And in a shockingly not “Alright, Alright, Alright” revelation, The Wall Street Journal reported that Benioff’s buddy and Failure to Launch star Matthew McConaughey was still on the company payroll at $10 million a year to star in commercials where he rhymes about workplace synergy and innovation. This is all on top of the fact that Salesforce’s stock price has dropped nearly 50% since its November 2021 peak of $307 per share.

And now, shareholders are out for blood, trying to turn the outrigger canoe around:

  • Activist investors like Elliott Management, Starboard Value, Third Point, Inclusive Capital, and ValueAct are looking for Benioff to cut costs and boost profits.
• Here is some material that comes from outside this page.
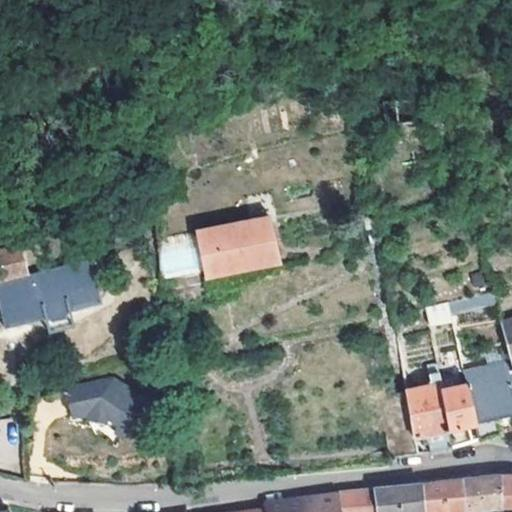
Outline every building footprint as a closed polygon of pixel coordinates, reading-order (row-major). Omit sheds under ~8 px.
[(417,93),(422,93),(421,80),(414,80),(414,88),(417,88),(417,93)] [(418,102),(417,93),(392,95),(392,104),(381,105),(383,126),(420,122),(418,102)] [(203,238),(207,262),(210,275),(210,277),(277,264),(270,225),(203,238)] [(6,249),(13,280),(24,277),(17,246),(6,249)] [(0,282),(13,280),(6,249),(0,251),(0,282)] [(0,283),(0,312),(4,329),(102,304),(91,260),(0,283)] [(169,267),(176,302),(206,296),(203,277),(210,275),(207,262),(200,264),(200,261),(169,267)] [(447,316),(496,305),(492,292),(444,303),(447,316)] [(425,330),(449,324),(447,316),(444,303),(421,309),(425,330)] [(404,339),(427,335),(425,330),(421,309),(399,314),(404,339)] [(511,320),(501,323),(509,357),(511,364),(511,365),(511,320)] [(511,364),(509,357),(460,369),(462,377),(511,364)] [(464,387),(473,425),(477,441),(502,433),(498,420),(511,415),(511,365),(511,364),(462,377),(464,387)] [(406,393),(411,421),(415,439),(420,437),(422,448),(427,447),(429,452),(451,448),(447,431),(439,393),(433,367),(427,368),(431,387),(406,393)] [(65,391),(71,418),(86,415),(98,413),(128,432),(147,402),(113,380),(65,391)] [(439,393),(447,431),(473,425),(464,387),(439,393)] [(128,432),(98,413),(86,415),(88,423),(103,426),(124,439),(128,432)] [(415,439),(411,421),(384,425),(389,458),(417,455),(415,439)] [(511,507),(511,476),(498,477),(498,508),(511,507)] [(476,509),(498,508),(498,477),(471,480),(462,481),(464,510),(476,509)] [(422,511),(442,511),(464,510),(462,481),(428,484),(420,485),(422,511)] [(422,511),(420,485),(381,489),(373,490),(376,511),(422,511)] [(338,493),(338,495),(339,511),(376,511),(373,490),(344,493),(338,493)] [(312,498),(301,500),(302,511),(339,511),(338,495),(312,498)] [(264,511),(302,511),(301,500),(278,503),(264,504),(264,511)]
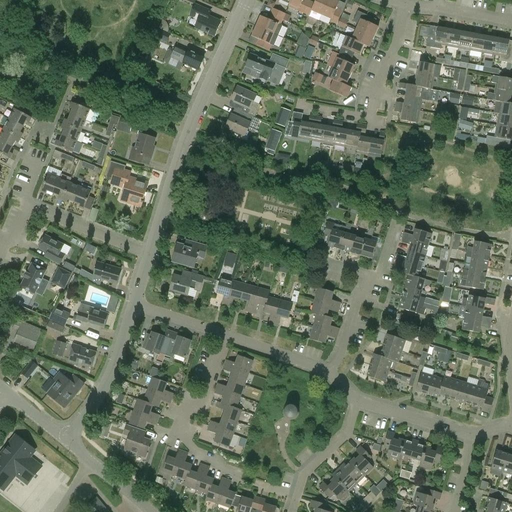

Elliott has even started nominating a new slate of board directors for Salesforce with one candidate likely being Jesse Cohn, an Elliott managing partner, CNBC reported.
  • Strive Asset Management, known for its “anti-wokeness” investing strategies and founded by presidential candidate Vivek Ramaswamy recently sent a letter to Benioff saying Salesforce should not be “using its corporate bullhorn to wade into the divisive social issues de jour,” the WSJ reported.

Good Earnings: Salesforce’s revenue was up 18% year-over-year, totaling $31.4 billion, and it’s expected to grow to $34.5 billion next year. It closed the year with cash flow reaching $7.1 billion, which Benioff said was the highest in the company’s history. So whatever discussion he needs to have with the likes of Elliott and Strive, it will probably go a lot smoother now that he comes bearing gifts — and a Hawaiian lei.